Writing

My Favorite Words

Writers work with words. As a writer, I just love words in general. Over time, I have come across some words that, through meaning and sound, became my favorites. All definitions are from dictionary.com unless otherwise stated. Words are listed in reverse alphabetical order.

Queue – A braid of hair worn hanging down behind; a file or line of (someone or something) awaiting their turn. I also love how this word insists on having two unnecessary, but aesthetically pleasing, letters at the end.

Liaison – A person who initiates and maintains a contact of communication.

Colloquial – Characteristic of or appropriate to ordinary or familiar conversation rather than formal speech or writing; informal.

Emily Dickinson silhouette in Amherst; 2011.
Emily Dickinson silhouette in Amherst; 2011.

Antiquest – This word is not found in the online archives, and is my favorite word because it was coined by my favorite poet.
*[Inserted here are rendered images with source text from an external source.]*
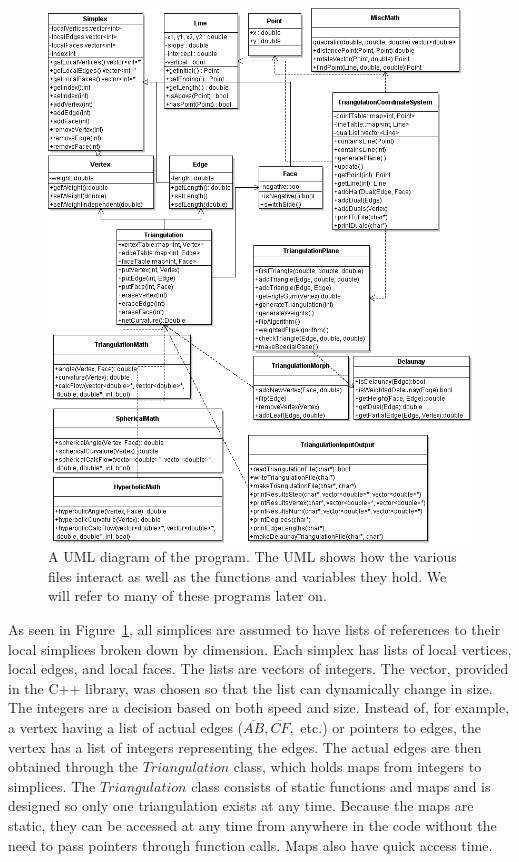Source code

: \documentclass[12pt]{article}
\begin{document}
\begin{figure}
\begin{center}
\includegraphics[scale = 0.47]{Pictures/triangulationUML.png}
\end{center}
\caption{A UML diagram of the program. The UML shows how the various files interact as well as the functions and variables they hold. We will refer to many of these programs later on.}
\label{triUML}
\end{figure}

 As seen in Figure~\ref{triUML}, all simplices are assumed to have lists of references to their local simplices broken down by dimension. Each simplex has lists of local vertices, local edges, and local faces. The lists are vectors of integers. The vector, provided in the C++ library, was chosen so that the list can dynamically change in size. The integers are a decision based on both speed and size. Instead of, for example, a vertex having a list of actual edges ($\overline{AB}, \overline{CF},$ etc.) or pointers to edges, the vertex has a list of integers representing the edges. The actual edges are then obtained through the $Triangulation$ class, which holds maps from integers to simplices. The $Triangulation$ class consists of static functions and maps and is designed so only one triangulation exists at any time. Because the maps are static, they can be accessed at any time from anywhere in the code without the need to pass pointers through function calls. Maps also have quick access time.
\end{document}
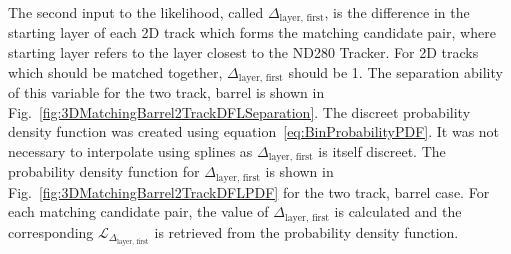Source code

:\newline
\newline
The second input to the likelihood, called $\Delta_{\textrm{layer, first}}$, is the difference in the starting layer of each 2D track which forms the matching candidate pair, where starting layer refers to the layer closest to the ND280 Tracker.  For 2D tracks which should be matched together, $\Delta_{\textrm{layer, first}}$ should be 1.  The separation ability of this variable for the two track, barrel is shown in Fig.~\ref{fig:3DMatchingBarrel2TrackDFLSeparation}.  The discreet probability density function was created using equation~\ref{eq:BinProbabilityPDF}.  It was not necessary to interpolate using splines as $\Delta_{\textrm{layer, first}}$ is itself discreet.  The probability density function for $\Delta_{\textrm{layer, first}}$ is shown in Fig.~\ref{fig:3DMatchingBarrel2TrackDFLPDF} for the two track, barrel case.  For each matching candidate pair, the value of $\Delta_{\textrm{layer, first}}$ is calculated and the corresponding $\mathcal{L}_{\Delta_{\textrm{layer, first}}}$ is retrieved from the probability density function.
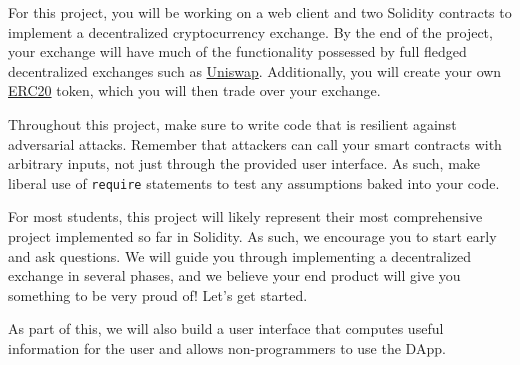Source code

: \documentclass[11pt]{article}
\begin{document}
\newlength{\boxwidth}
\setlength{\boxwidth}{\textwidth}
\addtolength{\boxwidth}{-2cm}

\vspace{1cm}

For this project, you will be working on a web client and two Solidity contracts to implement a decentralized cryptocurrency exchange. By the end of the project, your exchange will have much of the functionality possessed by full fledged decentralized exchanges such as \href{https://uniswap.org/}{Uniswap}. Additionally, you will create your own \href{https://ethereum.org/en/developers/docs/standards/tokens/erc-20/}{ERC20} token, which you will then trade over your exchange.

Throughout this project, make sure to write code that is resilient against adversarial attacks. Remember that attackers can call your smart contracts with arbitrary inputs, not just through the provided user interface. As such, make liberal use of \texttt{require} statements to test any assumptions baked into your code. %


For most students, this project will likely represent their most comprehensive project implemented so far in Solidity. As such, we encourage you to start early and ask questions. We will guide you through implementing a decentralized exchange in several phases, and we believe your end product will give you something to be very proud of! Let's get started.

As part of this, we will also build a user interface that computes useful information for the user and allows non-programmers to use the DApp.
\end{document}
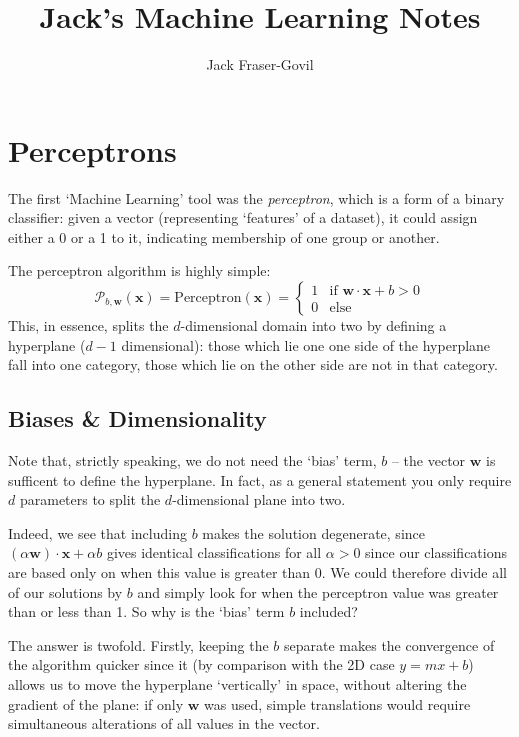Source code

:\documentclass[10pt, twocolumn]{article}
\title{Jack's Machine Learning Notes}
\author{Jack Fraser-Govil}
\renewcommand\vec[1]{\boldsymbol{\textbf{#1}}}
\begin{document}
	\maketitle{}

	\section{Perceptrons}

		The first `Machine Learning' tool was the \textit{perceptron}, which is a form of a binary classifier: given a vector (representing `features' of a dataset), it could assign either a 0 or a 1 to it, indicating membership of one group or another. 

		The perceptron algorithm is highly simple:
		\begin{equation}
			\mathcal{P}_{b,\vec{w}}(\vec{x}) = \text{Perceptron}(\vec{x}) = \begin{cases} 1 & \text{if } \vec{w} \cdot \vec{x} + b > 0 \\ 0 & \text{else} \end{cases}
		\end{equation}
		This, in essence, splits the $d$-dimensional domain into two by defining a hyperplane ($d-1$ dimensional): those which lie one one side of the hyperplane fall into one category, those which lie on the other side are not in that category. 
		
		\subsection{Biases \& Dimensionality}
		Note that, strictly speaking, we do not need the `bias' term, $b$ -- the vector $\vec{w}$ is sufficent to define the hyperplane. In fact, as a general statement you only require $d$ parameters to split the $d$-dimensional plane into two. 
		
		Indeed, we see that including $b$ makes the solution degenerate, since $(\alpha \vec{w}) \cdot \vec{x} + \alpha b$ gives identical classifications for all $\alpha > 0$ since our classifications are based only on when this value is greater than 0. We could therefore divide all of our solutions by $b$ and simply look for when the perceptron value was greater than or less than 1. So why is the `bias' term $b$ included?
		
		The answer is twofold. Firstly, keeping the $b$ separate makes the convergence of the algorithm quicker since it (by comparison with the 2D case $y= mx + b$) allows us to move the hyperplane `vertically' in space, without altering the gradient of the plane: if only $\vec{w}$ was used, simple translations would require simultaneous alterations of all values in the vector. 
		
\end{document}
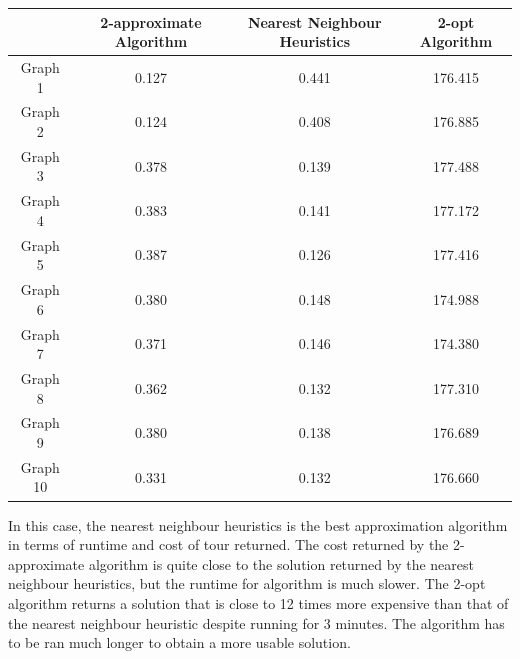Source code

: \documentclass[paper=a4, fontsize=11pt]{scrartcl}	%
\numberwithin{equation}{section}		%
\numberwithin{figure}{section}			%
\numberwithin{table}{section}				%
\begin{document}
\begin{center}

\begin{tabular}{|c|c|c|c|}
\hline 
 & 2-approximate Algorithm & Nearest Neighbour Heuristics & 2-opt Algorithm \\ 
\hline 
Graph 1 & 0.127 & 0.441 & 176.415 \\ 
\hline 
Graph 2 & 0.124 & 0.408 & 176.885 \\ 
\hline 
Graph 3 & 0.378 & 0.139 & 177.488 \\ 
\hline 
Graph 4 & 0.383 & 0.141 & 177.172 \\ 
\hline 
Graph 5 & 0.387 & 0.126 & 177.416 \\ 
\hline 
Graph 6 & 0.380 & 0.148 & 174.988 \\ 
\hline 
Graph 7 & 0.371 & 0.146 & 174.380 \\ 
\hline 
Graph 8 & 0.362 & 0.132 & 177.310 \\ 
\hline 
Graph 9 &  0.380 & 0.138 & 176.689 \\ 
\hline 
Graph 10 & 0.331 & 0.132 & 176.660 \\ 
\hline 
\end{tabular} 
\end{center}

In this case, the nearest neighbour heuristics is the best approximation algorithm in terms of runtime and cost of tour returned. The cost returned by the 2-approximate algorithm is quite close to the solution returned by the nearest neighbour heuristics, but the runtime for algorithm is much slower. The 2-opt algorithm returns a solution that is close to 12 times more expensive than that of the nearest neighbour heuristic despite running for 3 minutes. The algorithm has to be ran much longer to obtain a more usable solution.
\end{document}
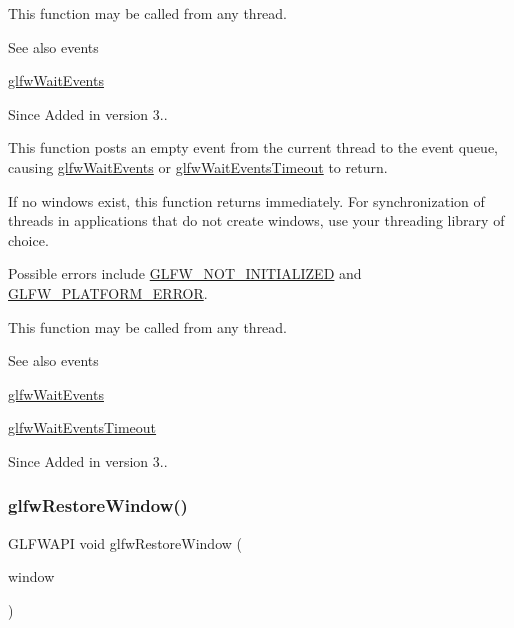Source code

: This function may be called from any thread.

\begin{DoxySeeAlso}{See also}
events 

\hyperlink{group__window_ga6e042d05823c11e11c7339b81a237738}{glfw\+Wait\+Events}
\end{DoxySeeAlso}
\begin{DoxySince}{Since}
Added in version 3..
\end{DoxySince}
This function posts an empty event from the current thread to the event queue, causing \hyperlink{group__window_ga6e042d05823c11e11c7339b81a237738}{glfw\+Wait\+Events} or \hyperlink{group__window_ga05223a0a4c5e50f10f289e60398153aa}{glfw\+Wait\+Events\+Timeout} to return.

If no windows exist, this function returns immediately. For synchronization of threads in applications that do not create windows, use your threading library of choice.

Possible errors include \hyperlink{group__errors_ga2374ee02c177f12e1fa76ff3ed15e14a}{G\+L\+F\+W\+\_\+\+N\+O\+T\+\_\+\+I\+N\+I\+T\+I\+A\+L\+I\+Z\+ED} and \hyperlink{group__errors_gad44162d78100ea5e87cdd38426b8c7a1}{G\+L\+F\+W\+\_\+\+P\+L\+A\+T\+F\+O\+R\+M\+\_\+\+E\+R\+R\+OR}.

This function may be called from any thread.

\begin{DoxySeeAlso}{See also}
events 

\hyperlink{group__window_ga6e042d05823c11e11c7339b81a237738}{glfw\+Wait\+Events} 

\hyperlink{group__window_ga05223a0a4c5e50f10f289e60398153aa}{glfw\+Wait\+Events\+Timeout}
\end{DoxySeeAlso}
\begin{DoxySince}{Since}
Added in version 3.. 
\end{DoxySince}
\mbox{\label{group__window_ga1e29caf0b819f578b04db52fff17256c}} 
\subsubsection{\texorpdfstring{glfw\+Restore\+Window()}{glfwRestoreWindow()}}
{\footnotesize\ttfamily G\+L\+F\+W\+A\+PI void glfw\+Restore\+Window (\begin{DoxyParamCaption}\item[{\hyperlink{group__window_ga3c96d80d363e67d13a41b5d1821f3242}{G\+L\+F\+Wwindow} $\ast$}]{window }\end{DoxyParamCaption})}



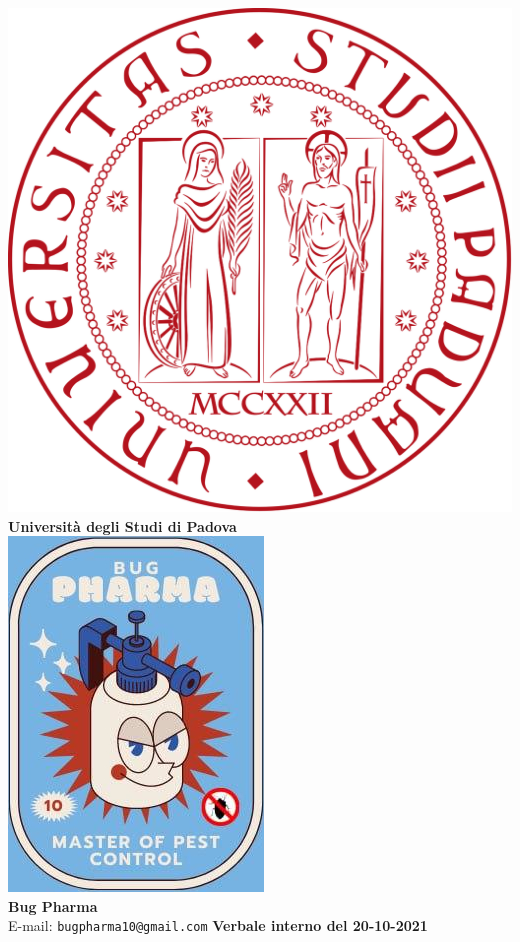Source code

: \documentclass[11pt]{article}
\begin{document}
	\thispagestyle{empty}
	\begin{titlepage}
		\begin{center}
			\includegraphics[scale = 0.05]{../../logo_unipd.png}\\
			\large \textbf{Università degli Studi di Padova} \\
			\vfill
			\includegraphics[scale = 0.7]{../../logo_small.jpg}\\
			\large \textbf{Bug Pharma} \\
			\vfill
			\large
			E-mail: 
			\texttt{bugpharma10@gmail.com}
			\vfill
			\Huge \textbf{Verbale interno del 20-10-2021}\\
			

\end{center}
\end{titlepage}
\end{document}

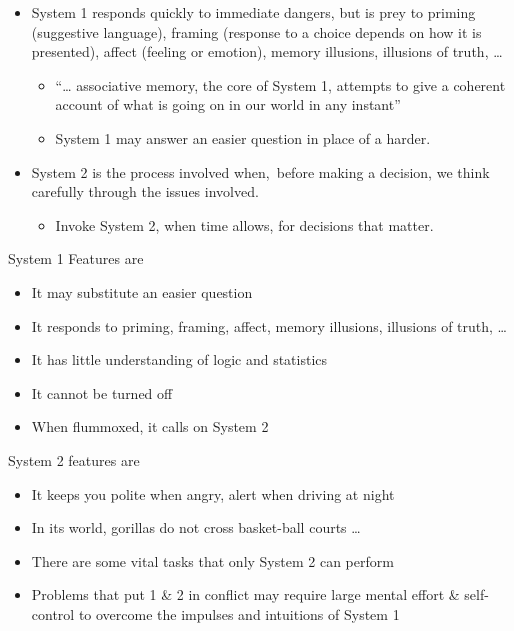 \documentclass[
  10pt,
  b5paper]{book}
\providecommand{\tightlist}{%
  \setlength{\itemsep}{0pt}\setlength{\parskip}{0pt}}
\begin{document}
\begin{itemize}
\tightlist
\item
  System 1 responds quickly to immediate dangers, but is prey to
  priming (suggestive language), framing (response to a choice
  depends on how it is presented), affect (feeling or emotion),
  memory illusions, illusions of truth, \ldots{}

  \begin{itemize}
  \tightlist
  \item
    ``\ldots{} associative memory, the core of System 1, attempts to give a coherent
    account of what is going on in our world in any instant''\\
  \item
    System 1 may answer an easier question in place of a harder.
  \end{itemize}
\item
  System 2 is the process involved when,~before making a decision,
  we think carefully through the issues involved.

  \begin{itemize}
  \tightlist
  \item
    Invoke System 2, when time allows, for decisions that matter.
  \end{itemize}
\end{itemize}

System 1 Features are

\begin{itemize}
\tightlist
\item
  It may substitute an easier question
\item
  It responds to priming, framing, affect, memory illusions,
  illusions of truth, \ldots{}
\item
  It has little understanding of logic and statistics
\item
  It cannot be turned off
\item
  When flummoxed, it calls on System 2
\end{itemize}

System 2 features are

\begin{itemize}
\tightlist
\item
  It keeps you polite when angry, alert when driving at night
\item
  In its world, gorillas do not cross basket-ball courts \ldots{}
\item
  There are some vital tasks that only System 2 can perform
\item
  Problems that put 1 \& 2 in conflict may require large
  mental effort \& self-control to overcome the impulses and
  intuitions of System 1
\end{itemize}
\end{document}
Emily Dickinson created this word to mean “Most acutely; most hauntingly; most nostalgically; most memorably” (x). Think “antiquity” but at its most potent meaning. To be honest, when I first heard of this word, I imagined a journey that was the opposite of a quest, or a journey with no motive (think Anti-quest rather than Antique-est). I like to pretend that this definition is included.

I am attracted to words with L, S, and Q sounds. I find these sounds graceful and delicate. I think it’s beneficial for writers to identify what their favorite words are to discover what sounds the writer’s ears are attracted to the most. I think that this can be linked to the writer’s style, though that would take some further analysis.

Do you have any favorite words? I’d love to read them!